The talk included national and state coverage data from the Corey Stringer Institute Atlas: presenters said roughly two-thirds of U.S. high schools report some access to athletic trainers, but coverage has fallen in recent years in the region cited by the presenters. Rachelopoulos noted district and state declines presented in the demo — for the region identified in the presentation, access fell from 82% in 2018–19 to 58% in 2021; New York State figures cited dropped from about 66% to 43% over the same interval.

Rachelopoulos described hiring models that schools use: direct employment by the district, hospital outreach agreements (the model the presenters use), physician-office outreach, or a BOCES co-service arrangement that can reclaim state aid. He said typical outreach contracts can range from roughly $40,000–$50,000 and cited a national average salary for secondary-school athletic trainers of about $65,000 a year; an Innovate Grant from the Corey Stringer Institute was presented as one funding option (the presentation stated $180,000 over three years, requiring letters of commitment and multi-school participation).

On clinical details, Rachelopoulos gave treatment and workload examples from outreach programs: a large share of time goes to in-school treatments and rehab, plus evaluation and injury-tracking duties that keep students in school rather than sending them to outside physical therapy.

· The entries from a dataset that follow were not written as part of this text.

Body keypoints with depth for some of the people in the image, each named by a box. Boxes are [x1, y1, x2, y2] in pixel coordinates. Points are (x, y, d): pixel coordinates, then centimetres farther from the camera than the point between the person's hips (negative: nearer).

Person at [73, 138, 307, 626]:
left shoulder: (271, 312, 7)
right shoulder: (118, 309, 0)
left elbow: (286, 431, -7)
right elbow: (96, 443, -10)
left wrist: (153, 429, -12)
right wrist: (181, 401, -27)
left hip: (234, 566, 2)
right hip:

The presenters urged schools to rehearse role assignments (who retrieves an AED, who directs EMS, who communicates with parents) and to ensure venue-specific access to emergency equipment.

Audience members praised the presentation and asked practical questions about local AED locations, rehearsal drills and why trainer coverage has declined; Rachelopoulos and Matthews cited the professional-entry change from bachelor’s to master’s degree (in 2021) and the closure of some training programs as likely contributors to a reduced incoming workforce. Rachelopoulos closed by announcing a local summer athletic-development program starting June 17 and offering to share the recorded presentation and resources by email.

The meeting did not include any formal motions or votes. Presenters encouraged school leaders and parents to consider outreach contracts or grant partnerships as near-term ways to expand coverage and to rehearse venue-specific emergency action plans as an immediate safety step.